--- TEXT BLOCK ---
□ □ □

Quality of Life
Cost of Living
Muay Thai Training
Summary : Koh Samui ticks a lot of the training destination boxes but lacks the top-level Thais needed for fighter development. It's definitely worth staying in one of the gyms here for a short period and experiencing some decent training with the beautiful island life.
Koh Samui is an island situated in the gulf of Thailand about 700km south of Bangkok in Surathani province. Until the 1970’s, Samui was without roads and had just a trickle of backpackers travelling to the island. In the early 1990’s, tourists began to arrive in larger numbers and Samui is now the second most popular island destination (after Phuket). It is also becoming an increasingly popular muay Thai training destination.
Training in Koh Samui can be a great experience. I spent 6 months training on the island and had some great times, got in some quality training and fought 10 times. As with anywhere else in Thailand, it has its ups and downs so let me take you through some of the things you may like to know before making a choice on where to train in Thailand.
In this section, I’ll give you the pros and cons of living in Koh Samui so that you can make an informed decision on whether or not you’d like to train muay Thai in one of its camps.
Living in Koh Samui
Living in Koh Samui is great. It has a really nice, laid back feel to it and I really enjoyed the majority of my time here. It’s where I began my fight career so I’m particularly fond of the place. Here some stuff you need to know.
Koh Samui Nightlife
For a good night out in Samui, you’re really looking at two areas; Chaweng and Lamai. These are the two main towns on the island. Chaweng is lively in the evening and there are plenty of bars along the main stretch of road, and a few clubs too. The best club to go to is “Green Mango“. Mostly foreigners but lots of single Thai girls too. Green mango is legendary for scoring with chicks; if you can’t pick up here then you may as well just go home. You’ve failed at life.

□ □ □

--- INFORMATION SUPPLIED ---
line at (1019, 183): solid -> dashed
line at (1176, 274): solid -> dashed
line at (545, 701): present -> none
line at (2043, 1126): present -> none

□ □ □

--- PARTS OF THE EXERCISE ---
1. According to the Koh Samui page, how many times did the writer fight during the six months of training on the island?
2. For each statement, say whether it agrees with the Koh Samui page, and quote the words that decide it: (a) Samui had no roads until the 1970s. (b) Samui is the most popular island destination in Thailand. (c) Lamai is one of the two main towns on the island.
3. Reproduce the part of the Koh Samui page starting with "Koh Samui is an" and going on through "train in Thailand.".

--- COMPLETE ANSWERS ---
1. 10 times.

2.
(a) Yes: "Until the 1970’s, Samui was without roads"
(b) No: "Samui is now the second most popular island destination (after Phuket)"
(c) Yes: "Chaweng and Lamai. These are the two main towns on the island."

3.
Koh Samui is an island situated in the gulf of Thailand about 700km south of Bangkok in Surathani province. Until the 1970’s, Samui was without roads and had just a trickle of backpackers travelling to the island. In the early 1990’s, tourists began to arrive in larger numbers and Samui is now the second most popular island destination (after Phuket). It is also becoming an increasingly popular muay Thai training destination.
Training in Koh Samui can be a great experience. I spent 6 months training on the island and had some great times, got in some quality training and fought 10 times. As with anywhere else in Thailand, it has its ups and downs so let me take you through some of the things you may like to know before making a choice on where to train in Thailand.